In Memoriam: Bill Everson


Lee Bartlett

 A few nights ago my daughter Jennifer and I read poetry for the first time together at a benefit group reading for the Outpost Performance Space in Albuquerque. It was a weird evening and the event went on for hours. I arrived home in Placitas just after midnight and Elizabeth was waiting up, something obviously wrong. Allan Campo had called about seven with the news of Bill’s death, she told me, then gave me a gentle kiss on the cheek and mercifully slipped off to bed without saying anything more. I went into the study and opened the day’s mail, which included a copy of Blood of the Poet (edited by Albert Gelpi), Bill’s just published selected poems. Its arrival that particular afternoon would have been of more than passing interest to him--he of course would have called it a "sign"--and for a moment, I reflexively started to go to the phone to give him the news.

* * *

I’m not sure that many of even Bill’s closest friends knew that he had a keen interest in sports, and certainly there is little in the poetry on the subject. He played sandlot football as a kid, and in the later 1920s played on the Selma High School varsity team. "I came into my own in football when I was a junior," he told me during one of our interviews for the New Directions biography. "I made the first string as tackle, and by my senior year I was carrying my own weight. One day in practice that year I hit a dummy so hard that I broke the pulley holding it up. The coach stopped everything and said to everyone, ‘Look at that, Bill has drive.’"

His first wife Edwa was a physical education major at Fresno State College and won the college tennis championship one year. She taught Bill to play tennis, which became one of his quiet passions, and even years later in the novitiate at Kentfield he spent a few afternoons on the priory’s tennis courts rallying with Rose in his monk’s robes. I used to be a fairly serious amateur tennis player, and Bill would often call on Sunday night to get details of a weekend tournament in which I’d participated. He was particularly fascinated with, first, Jimmy Connors and, later, John McEnroe--both of whom, he felt, derived their prowess from "the power of the negative"--and as he had no television at Kingfisher Flat, he would expect me to keep him updated on the Grand Slam events.

Once Bill stayed a full extra day with me after a reading at UC Davis so that he could see a televised Ali fight, and on another occasion we slipped off together to the Santa Cruz version of a sports bar--he of course in full buckskins and bear claws--to watch Joe Montana lead the Forty-Niners to their first Super Bowl victory. This was particularly sweet as we were both native Californians and had suffered through at least a decade in which the team was generally so bad that they couldn’t give tickets away on game day.
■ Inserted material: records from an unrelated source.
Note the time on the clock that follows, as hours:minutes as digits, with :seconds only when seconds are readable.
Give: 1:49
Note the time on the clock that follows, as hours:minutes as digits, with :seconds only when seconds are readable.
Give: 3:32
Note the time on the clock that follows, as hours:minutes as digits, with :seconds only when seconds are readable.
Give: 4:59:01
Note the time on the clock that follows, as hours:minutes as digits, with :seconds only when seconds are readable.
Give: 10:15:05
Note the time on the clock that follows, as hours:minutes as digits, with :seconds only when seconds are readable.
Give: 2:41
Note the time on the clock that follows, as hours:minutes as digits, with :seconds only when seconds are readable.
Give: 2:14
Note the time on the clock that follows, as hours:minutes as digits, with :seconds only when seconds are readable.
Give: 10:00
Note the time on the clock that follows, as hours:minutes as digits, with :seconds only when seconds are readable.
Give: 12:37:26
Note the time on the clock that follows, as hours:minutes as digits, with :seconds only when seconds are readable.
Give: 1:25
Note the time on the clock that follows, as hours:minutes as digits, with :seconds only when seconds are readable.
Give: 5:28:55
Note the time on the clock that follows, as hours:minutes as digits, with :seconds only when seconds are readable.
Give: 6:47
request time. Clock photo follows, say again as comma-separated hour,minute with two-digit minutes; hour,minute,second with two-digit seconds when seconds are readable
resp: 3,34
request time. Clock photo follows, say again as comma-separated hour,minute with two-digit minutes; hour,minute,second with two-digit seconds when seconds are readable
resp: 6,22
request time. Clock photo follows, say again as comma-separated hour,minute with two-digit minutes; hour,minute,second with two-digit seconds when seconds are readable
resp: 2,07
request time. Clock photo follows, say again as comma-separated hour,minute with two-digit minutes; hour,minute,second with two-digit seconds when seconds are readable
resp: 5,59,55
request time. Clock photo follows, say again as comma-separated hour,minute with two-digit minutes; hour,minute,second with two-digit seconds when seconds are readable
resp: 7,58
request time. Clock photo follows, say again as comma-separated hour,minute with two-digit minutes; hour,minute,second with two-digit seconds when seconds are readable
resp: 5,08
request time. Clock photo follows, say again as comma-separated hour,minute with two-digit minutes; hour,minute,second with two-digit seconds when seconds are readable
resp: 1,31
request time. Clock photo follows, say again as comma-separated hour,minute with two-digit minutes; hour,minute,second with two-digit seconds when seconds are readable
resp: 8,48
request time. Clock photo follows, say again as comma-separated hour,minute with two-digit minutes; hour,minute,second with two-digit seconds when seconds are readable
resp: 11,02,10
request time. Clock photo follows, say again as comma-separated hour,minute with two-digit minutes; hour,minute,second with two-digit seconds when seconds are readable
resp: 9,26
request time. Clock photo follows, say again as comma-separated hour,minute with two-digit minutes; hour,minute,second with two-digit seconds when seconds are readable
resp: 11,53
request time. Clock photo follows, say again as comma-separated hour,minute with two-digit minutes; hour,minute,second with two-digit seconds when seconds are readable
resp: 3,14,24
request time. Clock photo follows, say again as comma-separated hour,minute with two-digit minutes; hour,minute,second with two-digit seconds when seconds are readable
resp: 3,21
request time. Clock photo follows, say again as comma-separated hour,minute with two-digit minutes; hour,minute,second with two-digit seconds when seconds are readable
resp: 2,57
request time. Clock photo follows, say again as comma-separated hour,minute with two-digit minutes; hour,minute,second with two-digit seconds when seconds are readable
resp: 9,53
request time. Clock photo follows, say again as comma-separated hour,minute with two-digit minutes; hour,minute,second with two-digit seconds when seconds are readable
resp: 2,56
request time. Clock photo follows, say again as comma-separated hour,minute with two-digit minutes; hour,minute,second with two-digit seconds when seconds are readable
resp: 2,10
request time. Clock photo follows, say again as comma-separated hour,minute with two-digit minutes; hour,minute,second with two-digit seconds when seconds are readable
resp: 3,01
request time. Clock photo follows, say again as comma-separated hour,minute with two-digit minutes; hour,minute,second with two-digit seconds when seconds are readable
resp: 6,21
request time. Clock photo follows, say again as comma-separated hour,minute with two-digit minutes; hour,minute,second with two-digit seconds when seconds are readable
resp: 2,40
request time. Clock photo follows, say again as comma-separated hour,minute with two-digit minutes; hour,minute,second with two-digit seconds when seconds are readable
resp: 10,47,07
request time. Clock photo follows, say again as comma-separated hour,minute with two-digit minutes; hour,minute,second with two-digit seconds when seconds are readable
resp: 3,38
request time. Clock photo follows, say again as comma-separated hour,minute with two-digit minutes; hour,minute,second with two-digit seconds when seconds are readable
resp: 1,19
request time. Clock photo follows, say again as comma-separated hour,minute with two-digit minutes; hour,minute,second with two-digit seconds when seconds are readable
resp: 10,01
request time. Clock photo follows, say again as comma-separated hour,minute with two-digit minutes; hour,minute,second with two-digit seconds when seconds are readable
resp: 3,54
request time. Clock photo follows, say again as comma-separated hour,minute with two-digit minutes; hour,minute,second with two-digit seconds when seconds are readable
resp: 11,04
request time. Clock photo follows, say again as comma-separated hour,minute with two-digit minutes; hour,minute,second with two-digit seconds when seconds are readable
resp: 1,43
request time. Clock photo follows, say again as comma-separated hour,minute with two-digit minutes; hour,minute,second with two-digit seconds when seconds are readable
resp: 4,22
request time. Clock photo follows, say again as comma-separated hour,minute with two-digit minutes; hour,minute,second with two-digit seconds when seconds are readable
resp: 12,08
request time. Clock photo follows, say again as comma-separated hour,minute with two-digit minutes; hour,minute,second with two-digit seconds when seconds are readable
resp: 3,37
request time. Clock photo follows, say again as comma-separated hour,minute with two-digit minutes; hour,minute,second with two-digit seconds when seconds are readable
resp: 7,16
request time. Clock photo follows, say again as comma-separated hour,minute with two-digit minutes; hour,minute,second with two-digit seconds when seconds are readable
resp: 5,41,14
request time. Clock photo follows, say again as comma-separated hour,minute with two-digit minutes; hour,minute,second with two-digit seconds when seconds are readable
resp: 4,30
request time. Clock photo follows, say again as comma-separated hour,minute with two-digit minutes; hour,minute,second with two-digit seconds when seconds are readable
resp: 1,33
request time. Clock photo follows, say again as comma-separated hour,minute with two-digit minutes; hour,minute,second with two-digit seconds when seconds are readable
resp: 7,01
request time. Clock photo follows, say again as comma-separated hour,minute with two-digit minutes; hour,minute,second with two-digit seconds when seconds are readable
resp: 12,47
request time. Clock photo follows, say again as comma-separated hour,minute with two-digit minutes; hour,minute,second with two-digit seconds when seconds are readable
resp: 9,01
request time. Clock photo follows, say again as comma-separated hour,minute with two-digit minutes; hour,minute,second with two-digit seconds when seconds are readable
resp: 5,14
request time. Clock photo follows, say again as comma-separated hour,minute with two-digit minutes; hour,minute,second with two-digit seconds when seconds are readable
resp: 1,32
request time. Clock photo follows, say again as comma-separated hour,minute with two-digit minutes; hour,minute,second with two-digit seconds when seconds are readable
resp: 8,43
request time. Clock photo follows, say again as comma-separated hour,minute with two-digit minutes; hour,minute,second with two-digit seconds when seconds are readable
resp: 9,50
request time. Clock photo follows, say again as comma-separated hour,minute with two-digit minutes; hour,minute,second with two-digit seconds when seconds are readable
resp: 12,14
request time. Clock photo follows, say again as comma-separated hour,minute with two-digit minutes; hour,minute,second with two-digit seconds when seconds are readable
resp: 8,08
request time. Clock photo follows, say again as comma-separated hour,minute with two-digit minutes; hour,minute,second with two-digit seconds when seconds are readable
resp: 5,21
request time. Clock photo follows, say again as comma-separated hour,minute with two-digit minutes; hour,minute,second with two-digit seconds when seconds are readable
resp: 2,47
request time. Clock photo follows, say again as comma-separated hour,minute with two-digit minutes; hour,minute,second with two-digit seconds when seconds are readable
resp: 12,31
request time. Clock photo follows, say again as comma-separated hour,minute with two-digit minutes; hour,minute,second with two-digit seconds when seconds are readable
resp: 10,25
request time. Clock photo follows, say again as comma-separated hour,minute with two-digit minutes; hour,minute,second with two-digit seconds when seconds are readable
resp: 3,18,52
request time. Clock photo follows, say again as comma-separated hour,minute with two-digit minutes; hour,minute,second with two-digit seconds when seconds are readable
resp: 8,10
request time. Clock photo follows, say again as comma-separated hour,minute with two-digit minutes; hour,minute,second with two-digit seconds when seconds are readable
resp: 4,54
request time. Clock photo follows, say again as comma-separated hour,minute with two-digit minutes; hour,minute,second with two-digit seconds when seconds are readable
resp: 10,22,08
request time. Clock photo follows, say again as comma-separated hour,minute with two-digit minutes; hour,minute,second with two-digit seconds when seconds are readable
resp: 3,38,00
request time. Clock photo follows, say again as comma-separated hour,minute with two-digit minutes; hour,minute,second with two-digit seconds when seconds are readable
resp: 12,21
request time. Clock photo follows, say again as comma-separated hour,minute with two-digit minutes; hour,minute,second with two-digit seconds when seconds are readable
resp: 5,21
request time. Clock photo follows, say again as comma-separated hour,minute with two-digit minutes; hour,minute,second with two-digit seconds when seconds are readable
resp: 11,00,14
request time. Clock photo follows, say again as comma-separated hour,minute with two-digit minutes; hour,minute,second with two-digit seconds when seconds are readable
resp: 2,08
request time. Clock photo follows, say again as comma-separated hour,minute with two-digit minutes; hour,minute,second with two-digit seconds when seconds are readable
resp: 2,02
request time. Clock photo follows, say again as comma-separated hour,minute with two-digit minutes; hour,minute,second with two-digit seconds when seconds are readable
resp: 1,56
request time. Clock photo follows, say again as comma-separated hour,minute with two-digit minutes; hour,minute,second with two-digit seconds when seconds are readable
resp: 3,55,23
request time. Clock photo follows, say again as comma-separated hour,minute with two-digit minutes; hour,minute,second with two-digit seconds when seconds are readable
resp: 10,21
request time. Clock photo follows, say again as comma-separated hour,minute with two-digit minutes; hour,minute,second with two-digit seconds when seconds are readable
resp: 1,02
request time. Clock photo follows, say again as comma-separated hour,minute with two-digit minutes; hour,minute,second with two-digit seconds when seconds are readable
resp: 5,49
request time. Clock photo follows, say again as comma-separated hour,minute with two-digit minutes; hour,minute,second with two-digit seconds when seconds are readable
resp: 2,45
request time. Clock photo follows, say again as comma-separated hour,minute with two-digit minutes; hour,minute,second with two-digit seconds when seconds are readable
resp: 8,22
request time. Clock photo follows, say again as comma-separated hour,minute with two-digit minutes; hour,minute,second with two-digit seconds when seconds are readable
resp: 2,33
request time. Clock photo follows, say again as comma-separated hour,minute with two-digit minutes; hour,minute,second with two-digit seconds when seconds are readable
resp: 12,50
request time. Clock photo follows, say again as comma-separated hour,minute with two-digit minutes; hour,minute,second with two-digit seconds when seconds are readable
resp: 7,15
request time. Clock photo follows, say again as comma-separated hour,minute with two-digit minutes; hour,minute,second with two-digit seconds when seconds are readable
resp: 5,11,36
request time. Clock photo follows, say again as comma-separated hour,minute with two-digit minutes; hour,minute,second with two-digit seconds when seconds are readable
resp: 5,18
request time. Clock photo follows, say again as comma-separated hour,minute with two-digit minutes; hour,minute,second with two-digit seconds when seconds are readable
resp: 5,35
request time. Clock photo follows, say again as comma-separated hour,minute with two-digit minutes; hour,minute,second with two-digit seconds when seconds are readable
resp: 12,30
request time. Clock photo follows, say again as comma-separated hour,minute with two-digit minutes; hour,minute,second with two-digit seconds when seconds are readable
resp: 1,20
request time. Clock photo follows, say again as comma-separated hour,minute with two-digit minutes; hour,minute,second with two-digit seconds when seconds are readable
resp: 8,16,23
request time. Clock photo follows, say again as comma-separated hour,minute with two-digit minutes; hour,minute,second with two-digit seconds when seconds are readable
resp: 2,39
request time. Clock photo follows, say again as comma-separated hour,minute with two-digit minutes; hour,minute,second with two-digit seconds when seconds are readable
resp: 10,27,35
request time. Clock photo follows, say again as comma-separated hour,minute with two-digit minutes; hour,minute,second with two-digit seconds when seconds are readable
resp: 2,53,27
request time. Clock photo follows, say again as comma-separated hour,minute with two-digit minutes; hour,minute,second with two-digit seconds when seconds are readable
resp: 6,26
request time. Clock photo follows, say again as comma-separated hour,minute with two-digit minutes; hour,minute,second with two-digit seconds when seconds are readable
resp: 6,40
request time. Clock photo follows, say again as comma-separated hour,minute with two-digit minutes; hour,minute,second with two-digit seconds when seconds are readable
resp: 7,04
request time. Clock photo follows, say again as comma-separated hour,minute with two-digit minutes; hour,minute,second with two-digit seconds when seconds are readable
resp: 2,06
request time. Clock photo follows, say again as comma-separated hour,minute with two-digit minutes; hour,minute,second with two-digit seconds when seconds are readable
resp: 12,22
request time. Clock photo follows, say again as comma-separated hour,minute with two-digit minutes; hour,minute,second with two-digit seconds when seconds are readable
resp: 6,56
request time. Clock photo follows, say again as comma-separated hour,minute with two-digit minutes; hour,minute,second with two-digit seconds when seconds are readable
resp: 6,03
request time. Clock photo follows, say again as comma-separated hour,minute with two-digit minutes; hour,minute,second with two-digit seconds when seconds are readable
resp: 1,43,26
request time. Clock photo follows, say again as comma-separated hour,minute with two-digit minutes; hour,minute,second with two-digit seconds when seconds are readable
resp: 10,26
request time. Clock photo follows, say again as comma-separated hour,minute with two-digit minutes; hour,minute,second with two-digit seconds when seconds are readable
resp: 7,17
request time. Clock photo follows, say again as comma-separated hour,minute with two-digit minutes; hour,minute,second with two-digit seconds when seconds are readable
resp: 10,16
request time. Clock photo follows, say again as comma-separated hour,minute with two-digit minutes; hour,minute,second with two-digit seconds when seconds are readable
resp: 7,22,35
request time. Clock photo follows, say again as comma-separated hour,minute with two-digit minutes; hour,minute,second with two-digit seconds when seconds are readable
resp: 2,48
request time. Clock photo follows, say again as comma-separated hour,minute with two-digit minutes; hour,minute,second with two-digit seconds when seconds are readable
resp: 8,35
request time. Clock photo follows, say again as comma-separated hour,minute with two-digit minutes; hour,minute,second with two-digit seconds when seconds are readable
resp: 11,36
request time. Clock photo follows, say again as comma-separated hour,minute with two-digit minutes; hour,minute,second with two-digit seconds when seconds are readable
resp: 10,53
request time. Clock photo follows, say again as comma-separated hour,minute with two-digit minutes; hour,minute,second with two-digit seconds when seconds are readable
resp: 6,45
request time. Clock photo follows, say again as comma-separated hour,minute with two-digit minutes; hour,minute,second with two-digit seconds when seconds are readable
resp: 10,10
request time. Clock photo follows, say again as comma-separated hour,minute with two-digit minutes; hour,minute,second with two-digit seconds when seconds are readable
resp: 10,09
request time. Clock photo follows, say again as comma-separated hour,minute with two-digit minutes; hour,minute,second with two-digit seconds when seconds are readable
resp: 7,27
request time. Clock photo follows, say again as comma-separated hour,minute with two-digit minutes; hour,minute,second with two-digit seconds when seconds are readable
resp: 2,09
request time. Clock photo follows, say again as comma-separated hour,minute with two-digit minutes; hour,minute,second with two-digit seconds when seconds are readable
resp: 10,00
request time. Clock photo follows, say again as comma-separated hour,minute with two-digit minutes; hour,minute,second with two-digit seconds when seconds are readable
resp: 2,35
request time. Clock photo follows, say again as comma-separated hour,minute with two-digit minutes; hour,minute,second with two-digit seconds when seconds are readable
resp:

It’ll come as no surprise to his readers that Bill took that first Forty-Niner Super Bowl win as an indication that the East was breathing its last while the West was on its ascendency.

* * *

On his last trip to New Mexico in the later 1980s, Bill’s Parkinson’s disease had taken a severe toll--he had trouble speaking, and while he could more or less still walk, he needed help getting dressed, getting in and out of chairs, pretty much with everything.

A few months earlier I had told him of a Sunday afternoon visit to the northern New Mexico village of Chimayo. Centuries earlier, the Tewa Indians had come to regard this site as a holy place where, according to legend, fire, smoke, and hot water once gushed forth from the center of the earth, leaving a mud which could be used for healing; they called it nam po’uare, "blessed earth." In the early nineteenth century, Spanish inhabitants built a small church over the pit of sacred earth, and soon the Sanctuario became an important Catholic pilgrimage, the only one in the American Southwest to express itself in geophagy, or clay eating. On that Sunday afternoon I had found myself in the midst of scores of pilgrims--many seriously crippled or inform--who had passed through the Santuario’s door to kneel at the pit in a small room to the left of the church’s main altar for a taste of the tierra bendita. Its healing powers were said to be very great.

Now, not long after he got off the plane, Bill asked if we might take a drive to Chimayo (which is about an hour north of Placitas), the following morning after he had rested. I do not want in to into much detail here about his visit to El Sanctuario, as it was obviously a seriously private occasion for him. I will simply say that we stayed in the primary chapel for about a half-hour while Bill knelt in prayer, then proceeded to the pit where he again kneeled and put his lips to the earth. As he rose he took a bit of the dirt into his hand and wrapped it in a small sheet of paper which he thrust into his pocket. He had been silent since entering the chapel, and said absolutely nothing on the drive home or through the rest of the evening. The following day he woke energized, and that afternoon he gave a powerful reading to a very large audience at the university--able to stand at the podium by himself and hold his own text, and his voice was resonant and clear. The only comment he ever made to me about the experience was on the phone about a week later. I asked him how he was feeling and he said, "Great!" After a pause he followed with, "The only thing as strong as Catholic magic is Indian magic, and when you mix them together--watch out!"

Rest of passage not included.